For healthy adults, a single dose of up to 200 milligrams of caffeine is generally considered safe. This is roughly equivalent to two cups of coffee, two energy drinks, four cups of tea, or five cans of cola. When spread throughout the day, a total daily intake of up to 400 milligrams is usually well tolerated.

That said, individual sensitivity to caffeine varies. People who consume it regularly often develop a tolerance, meaning they may need higher amounts to feel the same stimulating effects.

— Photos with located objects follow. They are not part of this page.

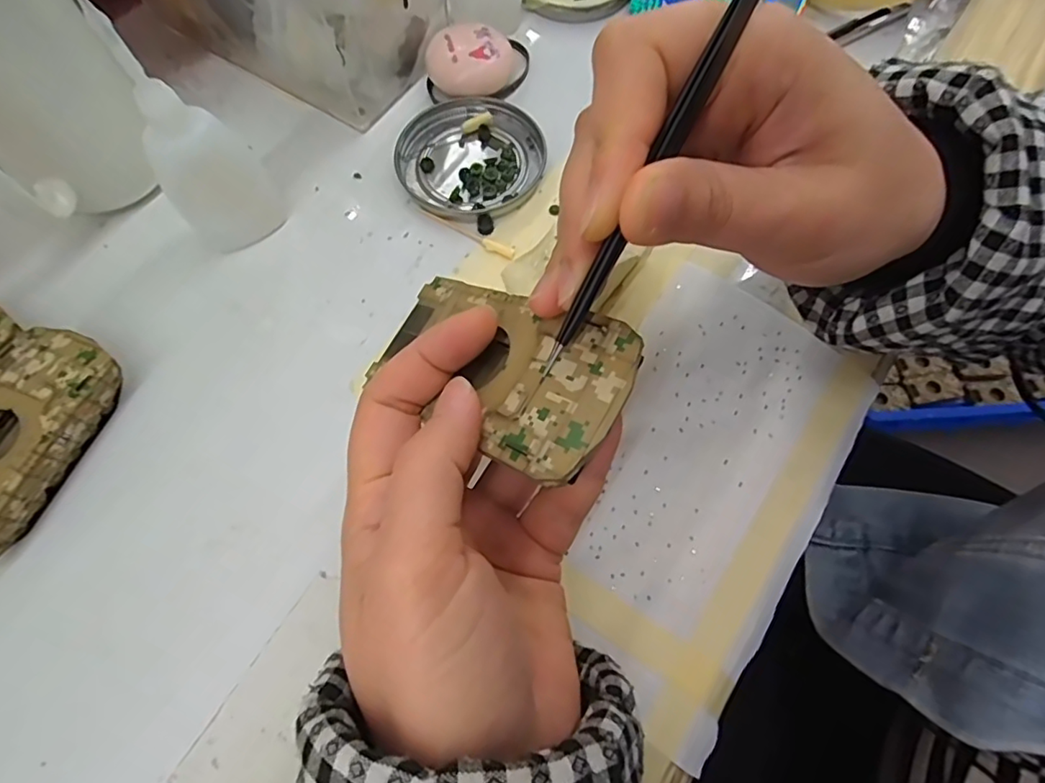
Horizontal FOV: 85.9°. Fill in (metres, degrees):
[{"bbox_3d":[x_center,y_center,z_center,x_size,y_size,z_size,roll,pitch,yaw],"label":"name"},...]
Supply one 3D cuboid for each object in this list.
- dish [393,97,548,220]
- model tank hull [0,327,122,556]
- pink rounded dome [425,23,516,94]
[{"bbox_3d":[-0.029,-0.127,0.305,0.075,0.010,0.075,0,68,0],"label":"dish"},{"bbox_3d":[-0.214,0.021,0.241,0.049,0.028,0.095,21,70,8],"label":"model tank hull"},{"bbox_3d":[-0.030,-0.188,0.320,0.047,0.024,0.035,8,68,3],"label":"pink rounded dome"}]

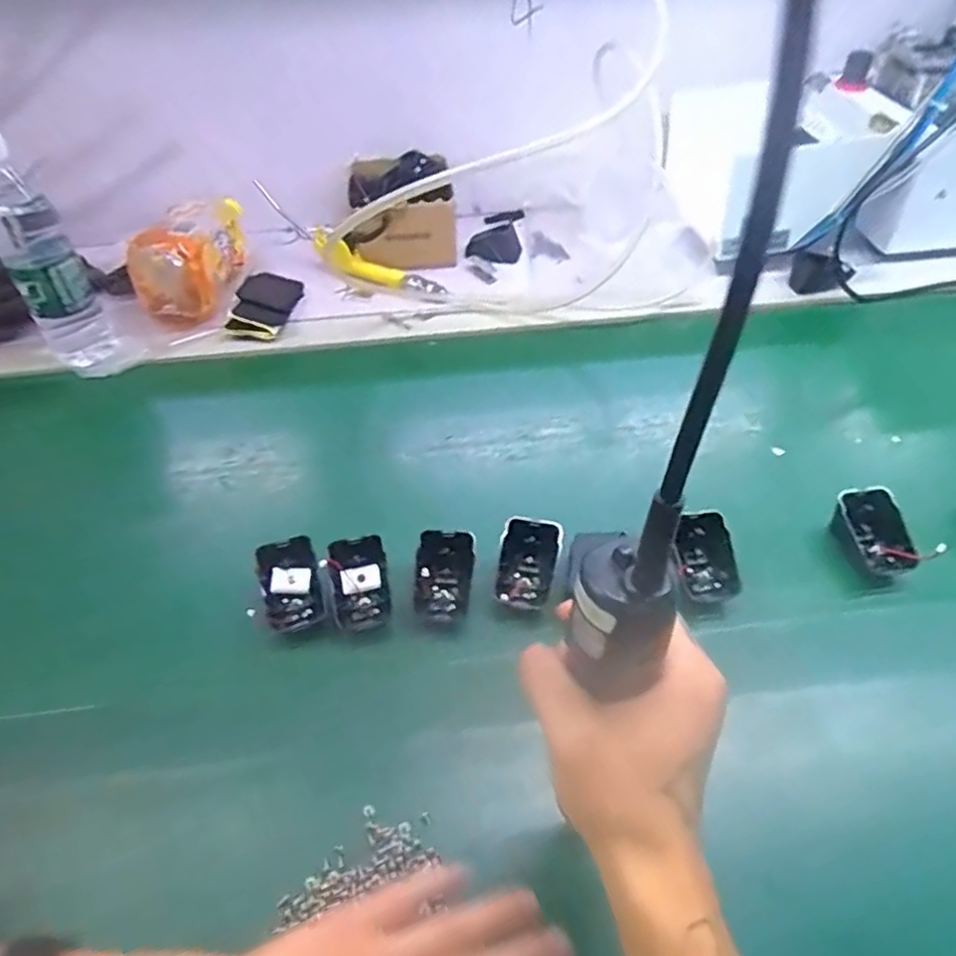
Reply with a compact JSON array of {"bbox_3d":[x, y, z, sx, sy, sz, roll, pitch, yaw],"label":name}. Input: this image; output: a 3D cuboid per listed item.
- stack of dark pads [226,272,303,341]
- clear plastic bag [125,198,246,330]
[{"bbox_3d":[-0.241,-0.197,0.788,0.062,0.030,0.095,5,46,7],"label":"stack of dark pads"},{"bbox_3d":[-0.338,-0.251,0.795,0.089,0.090,0.124,7,46,9],"label":"clear plastic bag"}]

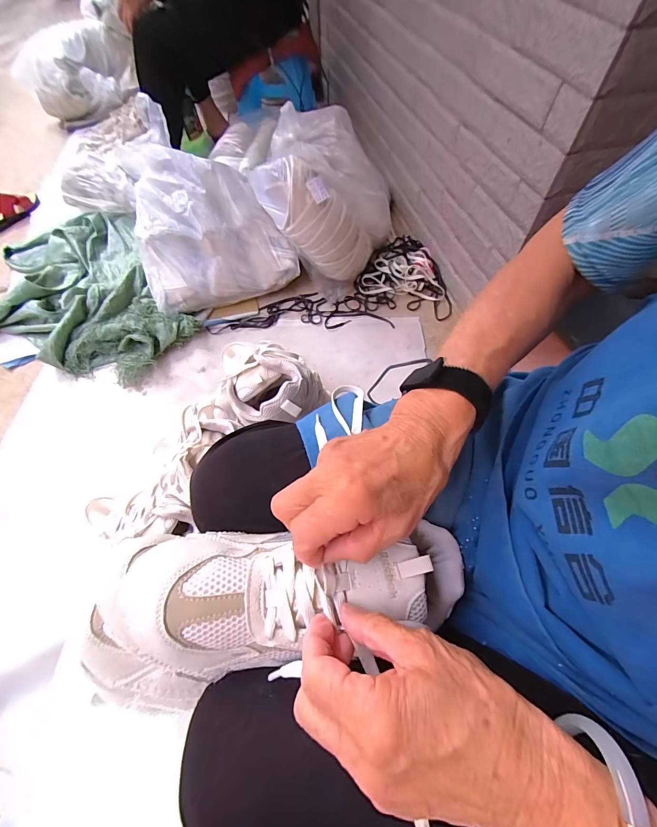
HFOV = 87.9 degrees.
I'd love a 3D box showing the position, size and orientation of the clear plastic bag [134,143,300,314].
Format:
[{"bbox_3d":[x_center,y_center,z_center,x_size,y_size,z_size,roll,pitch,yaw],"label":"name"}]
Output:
[{"bbox_3d":[-0.328,-0.504,0.950,0.393,0.257,0.341,-18,62,-8],"label":"clear plastic bag"}]

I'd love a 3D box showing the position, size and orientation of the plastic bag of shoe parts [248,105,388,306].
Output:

Caution with Caffeine Supplements

Particular caution is advised when taking food supplements containing caffeine, which are sometimes used to enhance performance in sports. In this case, it is essential to follow recommended dosage instructions, otherwise overdosing can easily occur.

“In particular, pure caffeine powder in loose form is problematic,” says BfR expert Ehlers: “It is in such a high concentration that you just can’t measure it with a kitchen scale.” The safe amount of 200 milligrams or 0.2 grams corresponds here to about a pinch. And just one or two teaspoons can be fatal.

Caffeine and Children

For children and adolescents, the amount of caffeine that is still harmless to health is determined by body weight: a daily intake of 3 milligrams of caffeine per kilogram of body weight is therefore acceptable.

For younger children in particular, caffeine is mainly ingested through chocolate. However, to consume a dangerous amount of caffeine from sweets, a child would have to eat or drink a very large amount in a very short time.

“Taking a four-year-old child weighing around 17 kilograms as an example, they could just consume about 50 milligrams of caffeine,” says Ehlers. This amount is roughly equivalent to the caffeine content of two and a half bars of milk chocolate or half a liter of cola. “Of course, this is not a recommendation, not least because of the high sugar content, but rather the amount that is just safe in terms of caffeine concentration.”

Energy drinks contain about the same amount of caffeine as coffee. A 250-milliliter can contain an average of about 80 milligrams of caffeine. For teenagers, therefore, just three cans is enough to exceed the safe amount.

“Mixing energy drinks and alcohol can intensify the effects,” says Ehlers. “Both the caffeine and the alcohol affect the cardiovascular system and can cause heart rhythm disorders. When both factors come together, these negative effects could intensify.”